- Exercise aim:
Work through the entries below and report how many lines include "important". The number alone is the answer.

- Task data:

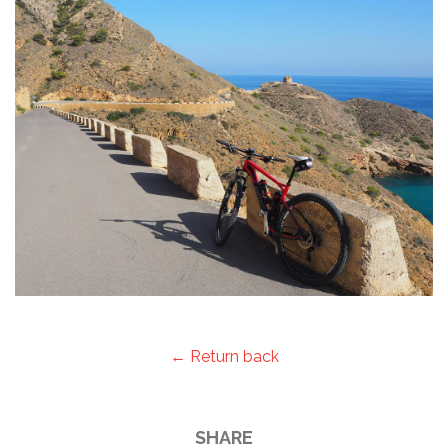
← Return back
SHARE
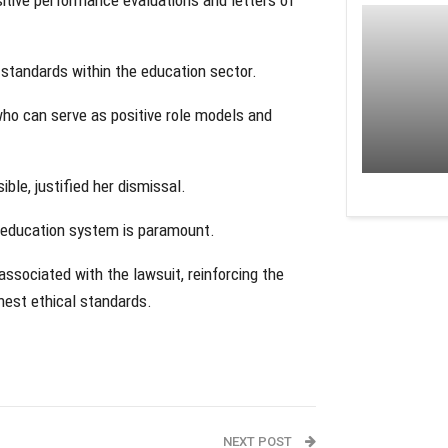
standards within the education sector.
who can serve as positive role models and
ble, justified her dismissal.
he education system is paramount.
associated with the lawsuit, reinforcing the
ghest ethical standards.
NEXT POST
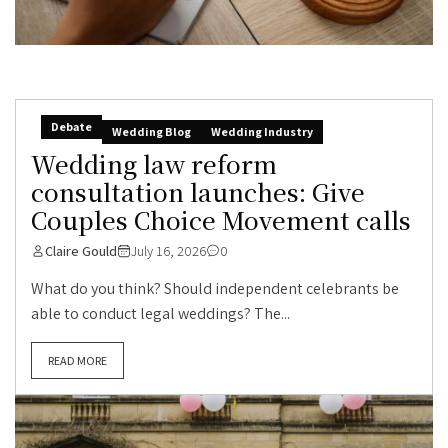
Debate
Wedding Blog
Wedding Industry
Wedding law reform
consultation launches: Give
Couples Choice Movement calls
Claire Gould
July 16, 2026
0
What do you think? Should independent celebrants be
able to conduct legal weddings? The...
READ MORE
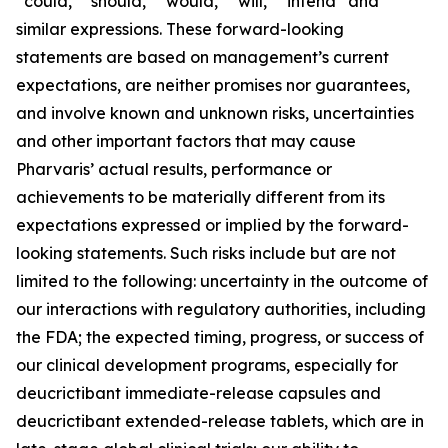
“could,” “should,” “would,” “will,” “intend” and
similar expressions. These forward-looking
statements are based on management’s current
expectations, are neither promises nor guarantees,
and involve known and unknown risks, uncertainties
and other important factors that may cause
Pharvaris’ actual results, performance or
achievements to be materially different from its
expectations expressed or implied by the forward-
looking statements. Such risks include but are not
limited to the following: uncertainty in the outcome of
our interactions with regulatory authorities, including
the FDA; the expected timing, progress, or success of
our clinical development programs, especially for
deucrictibant immediate-release capsules and
deucrictibant extended-release tablets, which are in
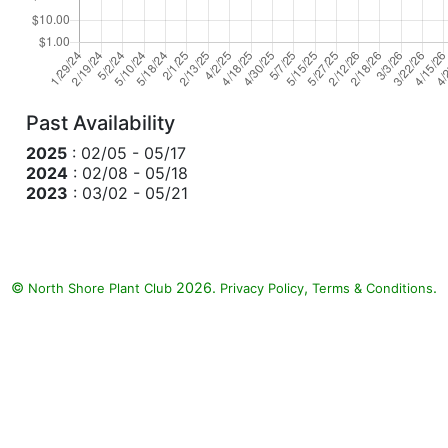
Past Availability
2025
: 02/05 - 05/17
2024
: 02/08 - 05/18
2023
: 03/02 - 05/21
©
2026.
,
.
North Shore Plant Club
Privacy Policy
Terms & Conditions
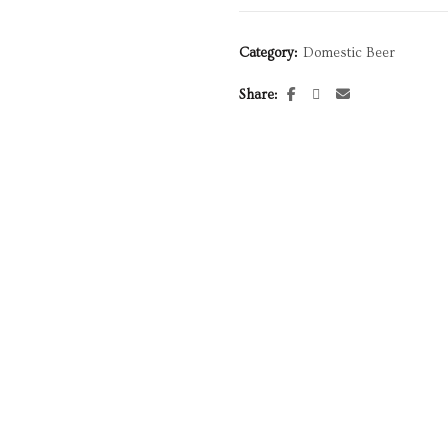
Category:
Domestic Beer
Share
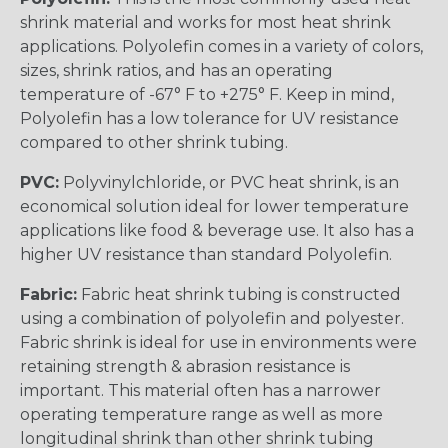
shrink material and works for most heat shrink
applications. Polyolefin comes in a variety of colors,
sizes, shrink ratios, and has an operating
temperature of -67° F to +275° F. Keep in mind,
Polyolefin has a low tolerance for UV resistance
compared to other shrink tubing.
PVC:
Polyvinylchloride, or PVC heat shrink, is an
economical solution ideal for lower temperature
applications like food & beverage use. It also has a
higher UV resistance than standard Polyolefin.
Fabric:
Fabric heat shrink tubing is constructed
using a combination of polyolefin and polyester.
Fabric shrink is ideal for use in environments were
retaining strength & abrasion resistance is
important. This material often has a narrower
operating temperature range as well as more
longitudinal shrink than other shrink tubing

- Response:
2